Simulation and analysis of telescopic photonic beam combiner for stellar interferometry in labview

Abstract

The optical methods are the sensitive and subtle techniques of conducting optical investigations without any physical contact. They are both accurate and fast at the same time which provides an ease of having multiple observations. The need of optical interferometry has been increased at a very quick pace due to its high range of applications, from surface testing to locating of extra-solar planets in the universe. Optical Interferometry is a process or technique of combining light from various telescopes for calculating the angular resolution. The technique of optical interferometry helps astronomers for achieving a high angular resolution, that is not possible with the conventional telescopes. Optical approaches are the best approaches for non-contact evaluations, and these are accurate and fast. Due to optical nature of the interferometry, this process is used in various fields, and today it has become one of the important areas of research. Integrated Optics (IO) beam combiners are an efficient and compact technology to combine light interferometrically collected by multiple telescopes.
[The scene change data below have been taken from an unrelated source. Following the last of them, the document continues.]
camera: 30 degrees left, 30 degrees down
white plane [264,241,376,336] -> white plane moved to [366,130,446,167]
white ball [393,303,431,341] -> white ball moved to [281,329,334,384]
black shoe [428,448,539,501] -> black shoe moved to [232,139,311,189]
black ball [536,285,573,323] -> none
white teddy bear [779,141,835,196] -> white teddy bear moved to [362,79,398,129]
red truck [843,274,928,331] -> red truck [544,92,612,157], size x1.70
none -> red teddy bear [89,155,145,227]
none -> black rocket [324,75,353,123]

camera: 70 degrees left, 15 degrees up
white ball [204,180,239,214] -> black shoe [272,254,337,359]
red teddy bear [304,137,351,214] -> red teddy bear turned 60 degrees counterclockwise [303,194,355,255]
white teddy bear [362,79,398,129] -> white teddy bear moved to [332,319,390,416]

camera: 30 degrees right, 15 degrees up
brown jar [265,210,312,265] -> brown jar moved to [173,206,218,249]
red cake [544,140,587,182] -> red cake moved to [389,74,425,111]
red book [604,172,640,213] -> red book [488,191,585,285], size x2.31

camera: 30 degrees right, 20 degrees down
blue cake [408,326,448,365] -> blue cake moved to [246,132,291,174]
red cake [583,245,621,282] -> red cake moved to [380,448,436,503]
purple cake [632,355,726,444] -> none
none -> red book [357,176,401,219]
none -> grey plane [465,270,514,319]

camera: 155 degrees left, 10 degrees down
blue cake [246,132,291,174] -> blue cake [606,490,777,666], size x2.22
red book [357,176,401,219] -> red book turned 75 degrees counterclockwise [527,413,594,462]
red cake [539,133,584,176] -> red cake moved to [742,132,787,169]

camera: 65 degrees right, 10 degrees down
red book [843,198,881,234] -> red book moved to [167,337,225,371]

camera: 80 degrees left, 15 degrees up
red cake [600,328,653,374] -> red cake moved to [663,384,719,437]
IO beam combiner is based on the modal filtering properties of waveguides or fibers, and it improves thermo-mechanical stability, because of the characteristic rigidity of IO component substrate. Other advantages of this technology are miniaturization and non-existence of alignment needs. Several IO beam combiners are being proposed and tested nowadays. The purpose of this paper is to investigate different techniques used to develop interferometric instrument from previous researches and to simulate the technique suggested by Ermann in Labview.